Un grand patron, comme tout bon manager, commencera donc par rencontrer ses équipes, aller sur le terrain, au plus proche de toutes les fonctions, pour écouter, échanger et s’imprégner de celles et ceux qui font l’entreprise. À l’inverse, s’isoler pour commencer à planifier et décider sur la base de croyances ou de certitudes, s’appuyer sur des méthodes ou des pratiques pas nécessairement adaptées, reste une mauvaise approche et certainement une erreur à éviter.
L’humilité facilite l’intégration
Si l’entreprise fait appel à vous, c’est assurément que vous disposez de la compétence recherchée, même si l’histoire ne manque pas d’erreurs de casting. Avec ou sans période d’essai au contrat, il faudra toujours faire vos preuves, et vos propres succès dans une précédente entreprise ne suffiront probablement pas. Pour autant, vous n’êtes pas la seule personne compétente au sein de l’entreprise. Comme le travail d’observation, l’humilité facilitera l’intégration. Mieux vaut commencer par identifier les compétences de chacun pour développer son équipe, plutôt que tout casser pour tenter de s’imposer en chef par une forme d’autorité antédiluvienne. Il est préférable de construire ou reconstruire une équipe à partir de ses forces, au lieu de ne voir que ses supposées faiblesses.

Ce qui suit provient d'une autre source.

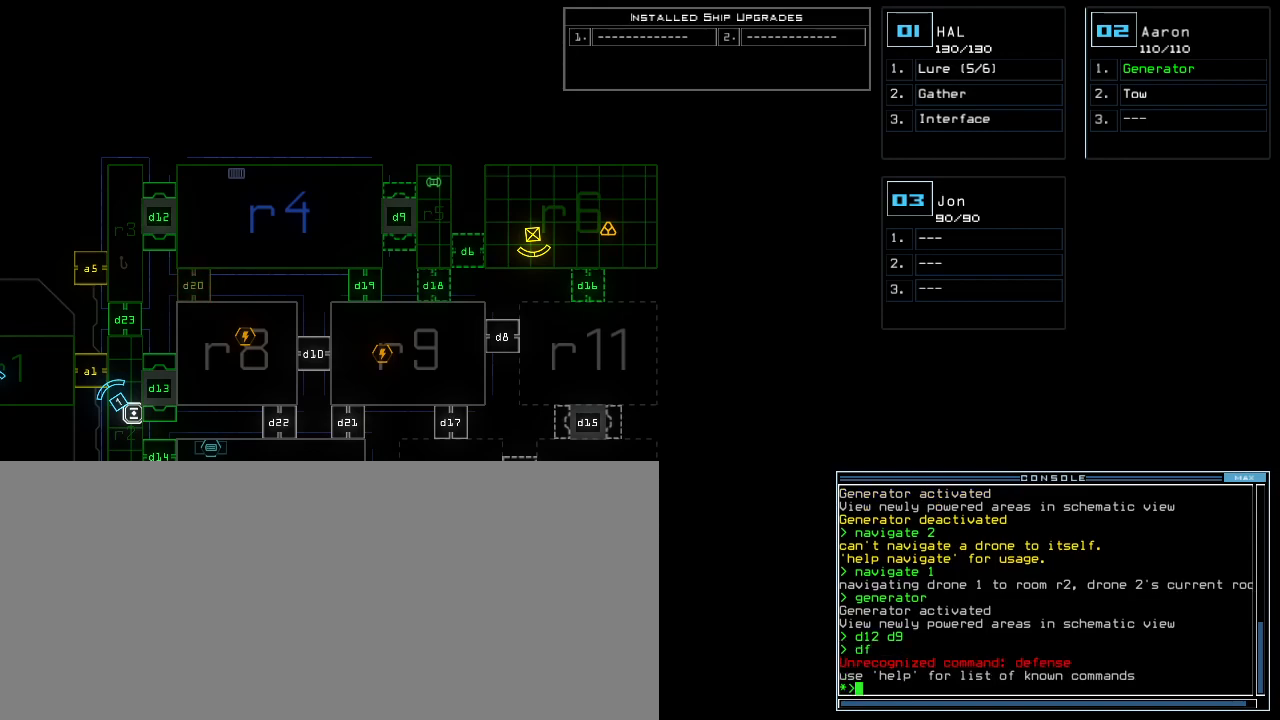
{"keys": ["v"], "events": [[500, "v", "down"]]}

Ni toxique ni dangereuse, l’humilité vous permettra d’apprendre beaucoup des autres, avant d’apporter ensuite votre propre savoir. L’humilité donne généralement un temps de réflexion utile, souvent lié à l’observation, permettant de réussir son intégration et d’asseoir une légitimité forte, fondée sur la personnalité et les compétences, et pas seulement sur le pouvoir de la nomination et de la fonction, insuffisant pour être respecté. L’humilité, et la force d’un dirigeant, c’est aussi savoir s’entourer de personnes plus compétentes que soi dans leurs domaines, notamment plus compétentes techniquement.
Insuffler une nouvelle énergie
Quand il y a un ou une nouvelle arrivante, il peut y avoir des craintes mais aussi des attentes. La principale crainte est généralement celle du changement, déstabilisant et potentiellement menaçant pour sa situation personnelle au sein de l’équipe ou dans l’entreprise. La première attente est souvent celle de l’énergie nouvelle qui doit être insufflée. Cette énergie, porteuse d’ambitions, de renouveau, doit animer les équipes, les engager sur une nouvelle dynamique, de nouveaux projets, qui donneront ou redonneront rapidement du sens à leur mission et les conforteront dans leur rôle au sein de l’organisation. Pour être durable, cette nouvelle énergie ne peut pas s’inscrire uniquement dans le cadre d’effets d’annonce. Elle doit envelopper à la fois les ambitions de développement de l’entreprise et la considération portée à ses collaborateurs et collaboratrices. Elle doit porter les équipes pour leur permettre de se dépasser, notamment grâce à une stratégie partagée, des échanges réguliers avec le management, une communication maîtrisée…
Être attentif à tout et à tous, sans nécessairement chercher à se mettre en avant, en sachant transmettre son enthousiasme, tel est le défi à relever pour vous intégrer avec succès dans une nouvelle entité à diriger. Diriger, c’est avoir la responsabilité d’embarquer et guider des équipes, de les animer et surtout de décider, pas de savoir faire ou savoir tout faire.
En s’appuyant sur trois forces, l’observation, l’humilité et l’énergie, et en veillant à ne pas se laisser submerger par son égo, on a toutes les chances de parvenir à poser les fondations solides d’équipes motivées, engagées, performantes, qui se sentiront menées par un dirigeant ou une dirigeante respectable et respectée.